Please excuse the awful pictures, I've never claimed to be a photographer 😂I just snap as i go on my phone! 📸


Another reason behind this bread was to use up a huge bag of unflavored whey i ordered by mistake 😭 determined not to leave it go to waste it was a good excuse to create savory recipes like this one! 


So lets get baking!!


Ingredients

  • 1 large courgette (180g once grated and drained of liquid)
  • 280g Oats
  • 300g Natural Yogurt
  • 30g unflavoured whey
  • pinch of salt
  • 1/2 tsp baking powder
  • 1/2 tsp baking soda

Grate your Courgette and squeeze out excess water using some kitchen paper, add into a large mixing bowl along with the Oats, Whey, Baking powder and Soda and mix well.

Add in the Yogurt, pinch of sea salt and mix again until everything is coated and mixed really well.

Pour into a lined Bread Tin and press Mixture down well making sure all edges are full with the mixture and spread the top flat - this just ensures an even all round bake !
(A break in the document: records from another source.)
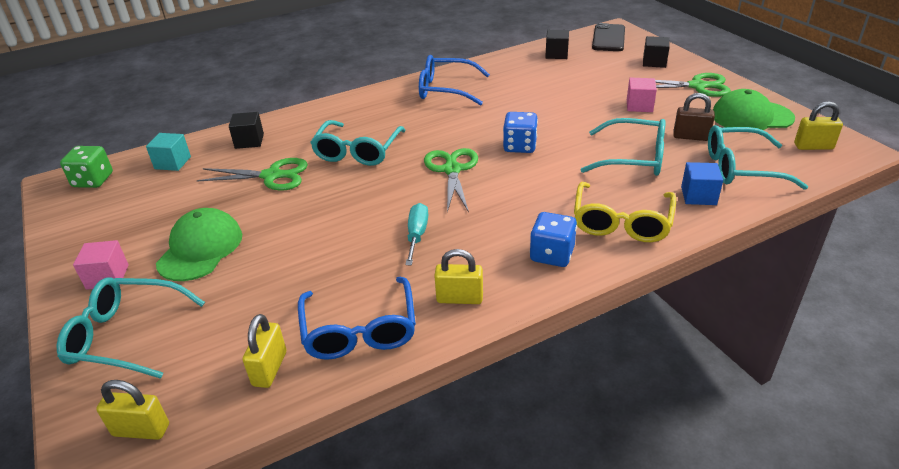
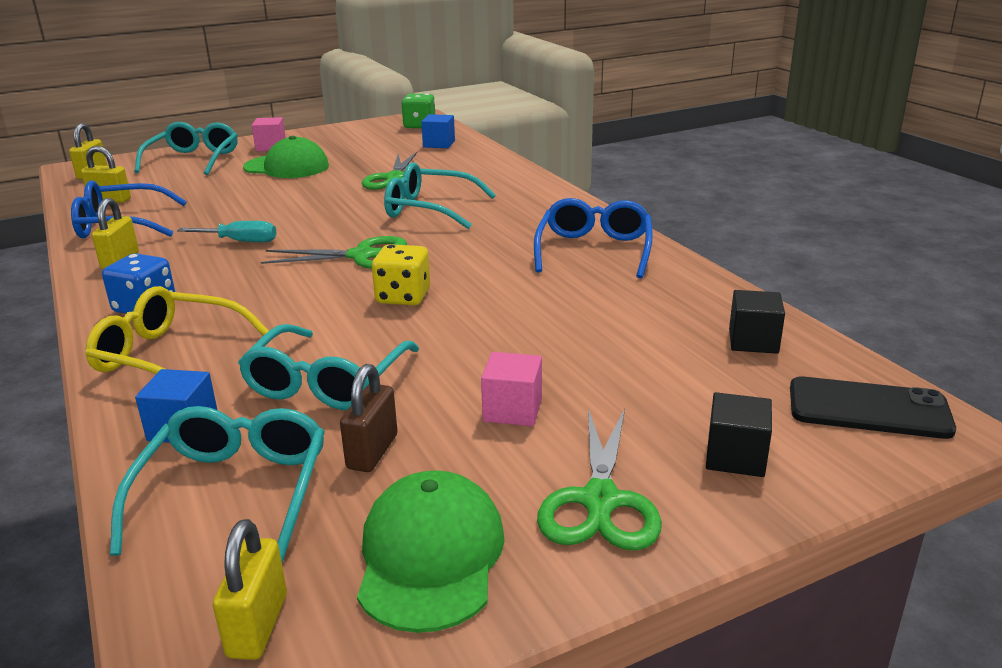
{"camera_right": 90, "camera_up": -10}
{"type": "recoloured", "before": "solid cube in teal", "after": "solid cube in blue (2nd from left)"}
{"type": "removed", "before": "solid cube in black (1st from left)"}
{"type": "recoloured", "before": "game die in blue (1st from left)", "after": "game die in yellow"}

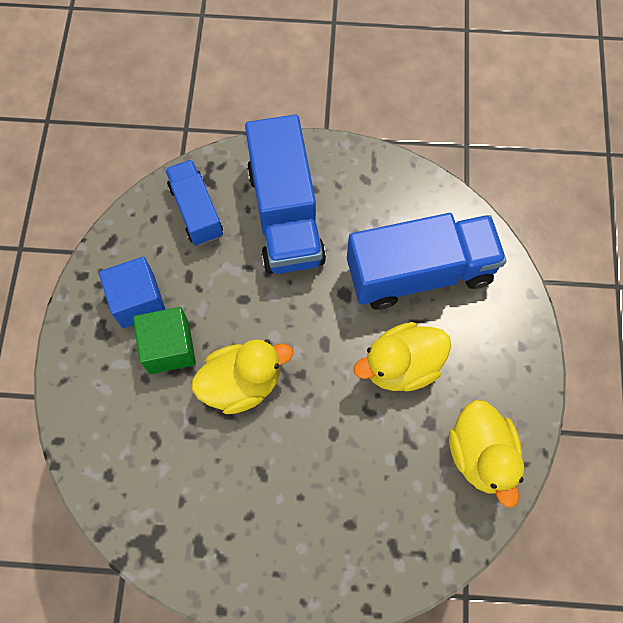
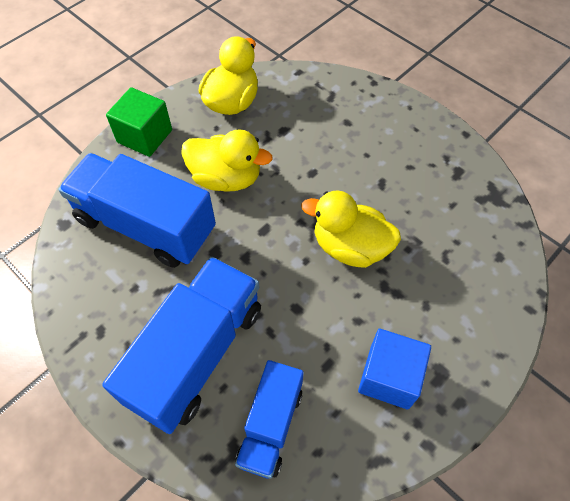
{"camera_right": -140, "camera_up": -10}
{"type": "moved", "before": "solid cube in green"}

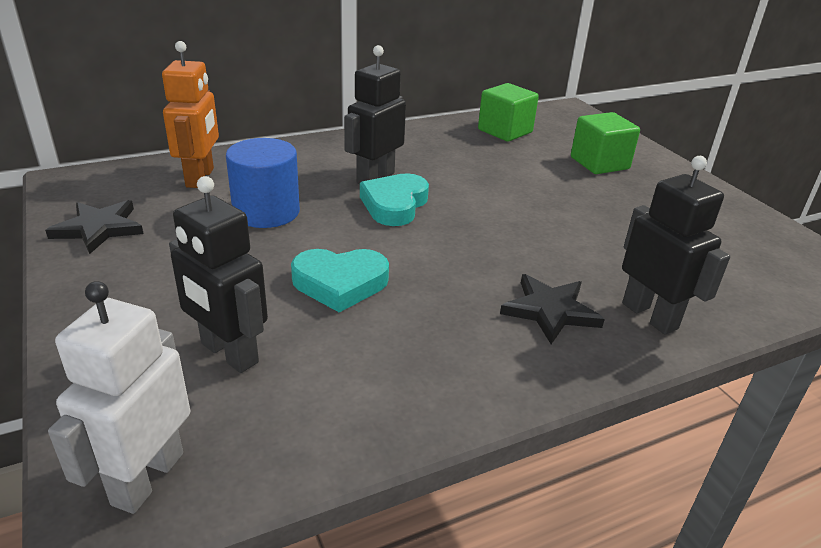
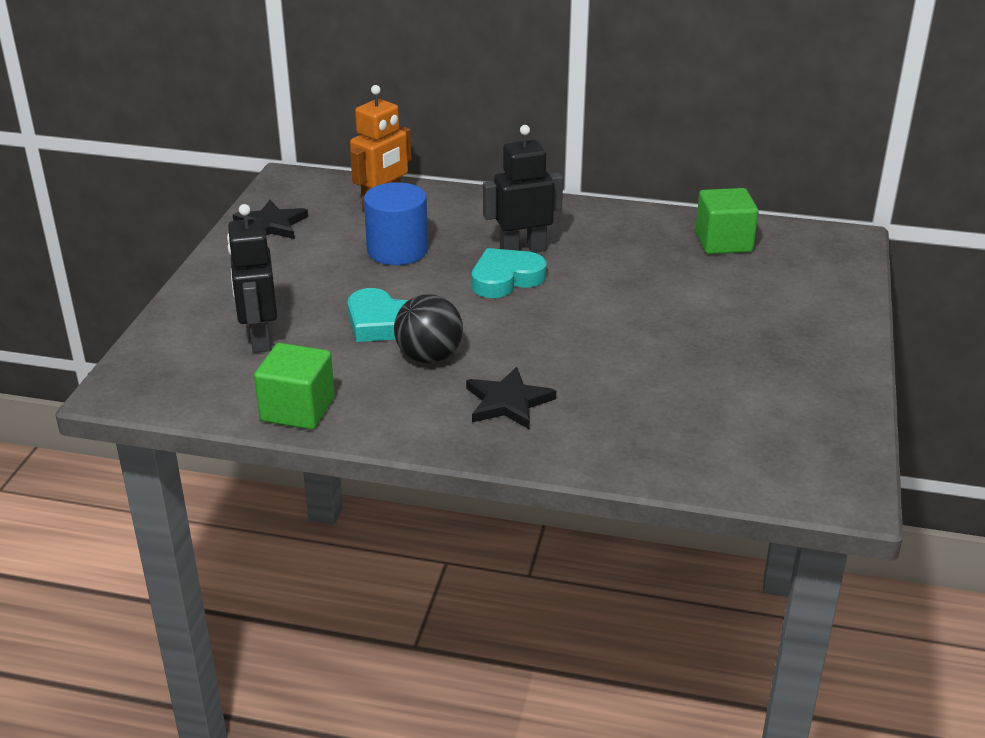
{"camera_right": 40, "camera_up": 0}
{"type": "removed", "before": "robot in white"}
{"type": "moved", "before": "solid cube in green (2nd from left in the first image)", "after": "solid cube in green (1st from left)"}
{"type": "removed", "before": "robot in black (3rd from left)"}
{"type": "added", "after": "sphere in black"}

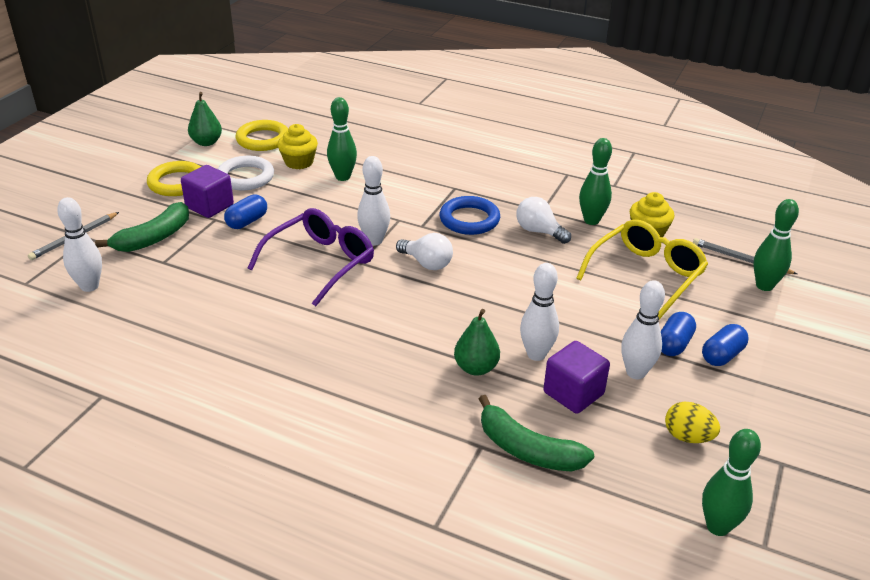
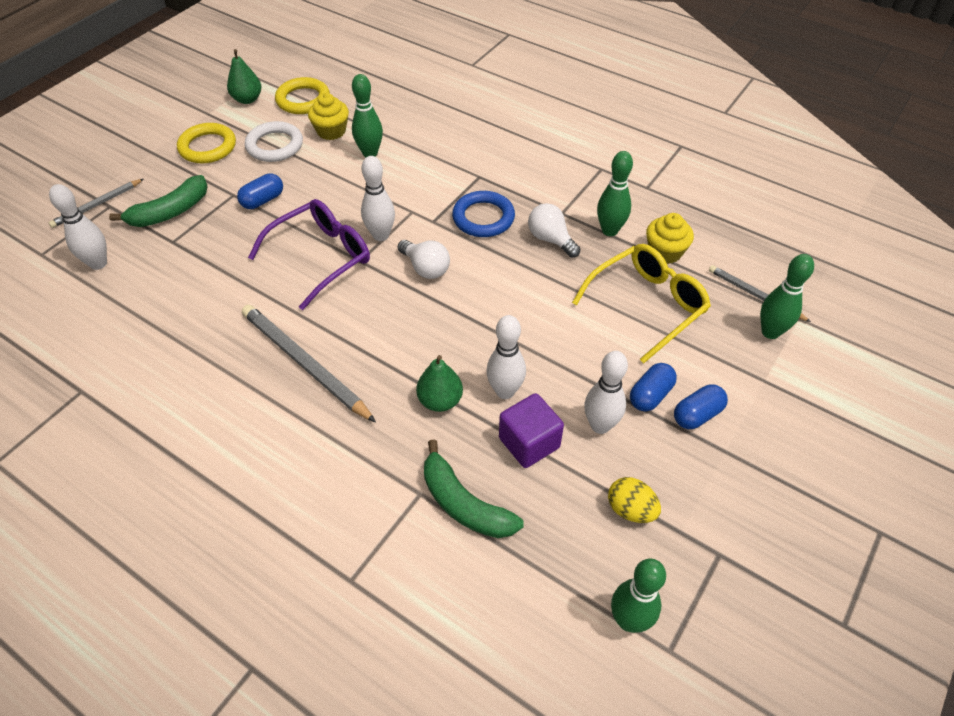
{"camera_right": 10, "camera_up": 15}
{"type": "removed", "before": "solid cube in purple (1st from left)"}
{"type": "added", "after": "lead pencil in gray (2nd from left)"}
Pop your tin into a pre-heated oven at 200 degrees and bake for 40mins, after 40mins it should be a golden brown, you can then either flip over the bread in the tin to finish off the bottom of the loaf or else remove the bread from the loaf (but still in the baking paper) and leave on the oven shelf so the heat can reach the bottom of the loaf (this is what i normally do) and leave in oven for another 10-20mins, just keep checking on it. It will be done when the bottom is hollow when you give it a knock ✊ Remove from oven, wrap in a tea towel and leave to cool completely before slicing!

I normally portion a couple of slices and freeze as id never go through the whole loaf in a few days when its only me in this house that eats it 🤗 (not complaining 😋)

I get roughly 17 slices - 12C less than 1F and 3.5P per slice

*Notes*
Macros will vary depending on yogurt you use and also the whey. For this batch I used Dunnes own brand ff natural yogurt because that's what was in the fridge, I think its about 50cent for a tub! Aldi also do a version.
Unflavoured Whey is not essential - go for a flavored one if you don't have unflavored (do people really intentionally buy unflavoured? or only just end up with it stupidly like me 😂) , I reckon salted caramel, cinnamon or vanilla would be fab too! I've already got a few sweet ideas in mind for experimenting with this recipe!

If you follow my Instagram you will know I always always have this toasted!But I never have any bread, bap, bagel etc unless its been warmed, grilled, toasted or fresh from the oven! So that's just my opinion, everything is better toasted 😍 My favorite toppings are cream cheese or relish but like i said above anything goes!